__Questions__.
A: Decide whether each statement agrees with the memoir excerpt: (i) the family once played Monopoly with the mother over the speakerphone; (ii) the mother died on Christmas Day; (iii) the oldest son usually moved her token. For each one, answer yes or no and quote the words of the excerpt that settle it.
B: Output the stretch of the memoir excerpt from "When Mom aged, she" through "those moments together.".
C: According to the memoir excerpt, which Monopoly token did the mother usually play with?

═════ Source document ═════

When Mom aged, she softened, as so many of us do. Gone were the harsh and defensive edges of projected self-recrimination and doubt. At least around my kids, they were softened or completely worn away. She still had her self interest, poised above all others, but her kindnesses toward my children were absolutely sincere. In a way I was envious of them, their ability to be so at ease with each other. She had no worries about failing them and they had no fears of not living up to her expectations. It was like a little team of back-patters. I am happy that they all had those moments together.

I recall a day when she wanted to be with us, but logistics made it difficult (or maybe just I did) and so we all played Monopoly with her on the speakerphone. One of the kids would roll dice for her, the other would move her token (usually the thimble) and the other one would deal with her bank (that was usually my oldest son). She just liked being on the other line, hearing us all play together. I remember wishing she’d had an computer or iPad or something so that the boys could play online Scrabble and Pictionary with her; she would have loved it.

The day she died is different from today. Two years ago, it was Labor Day. Everyone in my family was with their own families, no one was alone to have to hear the news. I remember, clear as it happening right now, that when my father called that day, I was on my deck with my husband. I just knew. You know — how you just know? I just knew. Dad’s voice was unsure, but upbeat, like he was calling me to tell me that he’d cracked up my car but that everyone was ok… “Your mother has collapsed in the driveway. She’s in an ambulance now… the officer here wanted me to call you…”

═════ Entries shown ═════

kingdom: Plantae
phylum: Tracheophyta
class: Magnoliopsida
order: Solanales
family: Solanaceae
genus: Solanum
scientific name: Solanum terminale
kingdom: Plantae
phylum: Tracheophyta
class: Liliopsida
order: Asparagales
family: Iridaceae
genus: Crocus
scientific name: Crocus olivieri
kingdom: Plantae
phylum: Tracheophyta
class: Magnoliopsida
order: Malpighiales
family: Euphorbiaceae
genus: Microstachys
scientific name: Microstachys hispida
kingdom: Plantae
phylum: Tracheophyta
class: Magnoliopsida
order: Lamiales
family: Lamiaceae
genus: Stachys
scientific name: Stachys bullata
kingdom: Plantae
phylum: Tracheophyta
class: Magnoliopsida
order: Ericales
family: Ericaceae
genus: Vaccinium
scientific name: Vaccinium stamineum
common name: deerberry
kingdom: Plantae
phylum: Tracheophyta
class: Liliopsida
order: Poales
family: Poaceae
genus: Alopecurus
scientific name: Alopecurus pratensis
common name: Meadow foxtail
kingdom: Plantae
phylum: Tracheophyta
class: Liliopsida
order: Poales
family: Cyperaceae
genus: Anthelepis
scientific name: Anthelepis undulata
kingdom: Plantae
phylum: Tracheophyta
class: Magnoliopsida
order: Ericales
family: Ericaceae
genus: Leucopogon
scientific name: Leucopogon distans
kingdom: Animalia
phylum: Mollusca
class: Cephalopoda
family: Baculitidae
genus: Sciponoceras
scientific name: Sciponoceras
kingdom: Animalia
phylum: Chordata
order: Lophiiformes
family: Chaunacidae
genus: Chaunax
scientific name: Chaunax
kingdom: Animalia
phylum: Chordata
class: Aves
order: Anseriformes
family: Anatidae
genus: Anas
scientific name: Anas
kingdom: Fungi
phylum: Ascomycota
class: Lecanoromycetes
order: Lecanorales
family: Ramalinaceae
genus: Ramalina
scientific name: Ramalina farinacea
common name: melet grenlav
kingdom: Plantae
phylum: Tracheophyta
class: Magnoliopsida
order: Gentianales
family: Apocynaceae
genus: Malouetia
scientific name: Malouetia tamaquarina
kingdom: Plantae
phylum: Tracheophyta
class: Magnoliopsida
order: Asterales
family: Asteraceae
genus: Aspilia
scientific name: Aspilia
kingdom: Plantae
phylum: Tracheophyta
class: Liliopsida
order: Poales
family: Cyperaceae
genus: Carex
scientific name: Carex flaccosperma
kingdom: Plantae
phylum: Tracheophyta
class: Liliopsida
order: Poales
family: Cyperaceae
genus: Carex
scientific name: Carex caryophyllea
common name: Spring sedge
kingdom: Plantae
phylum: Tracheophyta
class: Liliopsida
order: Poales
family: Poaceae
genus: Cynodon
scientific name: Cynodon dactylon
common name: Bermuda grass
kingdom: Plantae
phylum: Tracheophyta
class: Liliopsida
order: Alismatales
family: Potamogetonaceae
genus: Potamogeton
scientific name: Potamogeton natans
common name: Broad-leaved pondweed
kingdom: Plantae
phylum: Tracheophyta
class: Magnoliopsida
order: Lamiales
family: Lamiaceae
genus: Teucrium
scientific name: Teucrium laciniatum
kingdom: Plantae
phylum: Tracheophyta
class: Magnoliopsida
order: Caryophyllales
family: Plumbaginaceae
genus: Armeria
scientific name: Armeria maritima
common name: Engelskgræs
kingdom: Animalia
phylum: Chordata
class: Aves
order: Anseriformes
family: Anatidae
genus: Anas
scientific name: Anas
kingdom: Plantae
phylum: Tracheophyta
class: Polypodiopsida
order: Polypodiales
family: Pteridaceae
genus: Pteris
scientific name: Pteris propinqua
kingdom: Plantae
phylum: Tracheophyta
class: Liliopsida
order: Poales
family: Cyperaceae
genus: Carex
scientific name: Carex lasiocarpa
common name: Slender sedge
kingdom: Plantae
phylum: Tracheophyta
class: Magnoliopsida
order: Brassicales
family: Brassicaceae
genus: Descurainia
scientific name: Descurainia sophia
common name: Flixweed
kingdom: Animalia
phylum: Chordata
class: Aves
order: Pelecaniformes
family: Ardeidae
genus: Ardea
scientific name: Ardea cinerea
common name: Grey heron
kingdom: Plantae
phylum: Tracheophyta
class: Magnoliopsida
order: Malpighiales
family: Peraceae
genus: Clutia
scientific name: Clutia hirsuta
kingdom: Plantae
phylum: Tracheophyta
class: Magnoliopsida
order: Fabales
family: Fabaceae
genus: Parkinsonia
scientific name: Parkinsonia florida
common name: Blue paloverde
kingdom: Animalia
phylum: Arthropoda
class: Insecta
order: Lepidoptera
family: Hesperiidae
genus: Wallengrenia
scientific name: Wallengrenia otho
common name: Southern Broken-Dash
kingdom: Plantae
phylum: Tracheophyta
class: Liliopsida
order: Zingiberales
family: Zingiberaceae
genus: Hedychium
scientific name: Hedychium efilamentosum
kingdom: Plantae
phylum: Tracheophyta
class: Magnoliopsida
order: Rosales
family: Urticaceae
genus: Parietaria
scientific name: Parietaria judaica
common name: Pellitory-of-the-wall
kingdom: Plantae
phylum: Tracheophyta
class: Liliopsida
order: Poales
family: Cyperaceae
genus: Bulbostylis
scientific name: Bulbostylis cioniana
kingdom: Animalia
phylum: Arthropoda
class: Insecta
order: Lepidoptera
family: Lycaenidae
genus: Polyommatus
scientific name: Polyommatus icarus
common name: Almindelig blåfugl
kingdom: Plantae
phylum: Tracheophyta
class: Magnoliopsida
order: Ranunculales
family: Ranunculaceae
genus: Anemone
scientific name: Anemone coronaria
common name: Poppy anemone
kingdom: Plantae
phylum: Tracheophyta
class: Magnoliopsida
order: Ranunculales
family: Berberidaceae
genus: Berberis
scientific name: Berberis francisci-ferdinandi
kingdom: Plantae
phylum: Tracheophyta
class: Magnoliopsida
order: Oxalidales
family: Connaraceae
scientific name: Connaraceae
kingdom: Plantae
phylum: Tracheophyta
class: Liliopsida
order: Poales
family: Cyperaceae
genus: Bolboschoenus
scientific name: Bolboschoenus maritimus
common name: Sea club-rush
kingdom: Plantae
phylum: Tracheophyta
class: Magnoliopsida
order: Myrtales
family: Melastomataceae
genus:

═════

__Problem solutions__.
A:
(i) Yes: "we all played Monopoly with her on the speakerphone"
(ii) No: "Two years ago, it was Labor Day."
(iii) No: "the other one would deal with her bank (that was usually my oldest son)"

B:
When Mom aged, she softened, as so many of us do. Gone were the harsh and defensive edges of projected self-recrimination and doubt. At least around my kids, they were softened or completely worn away. She still had her self interest, poised above all others, but her kindnesses toward my children were absolutely sincere. In a way I was envious of them, their ability to be so at ease with each other. She had no worries about failing them and they had no fears of not living up to her expectations. It was like a little team of back-patters. I am happy that they all had those moments together.

C: The thimble.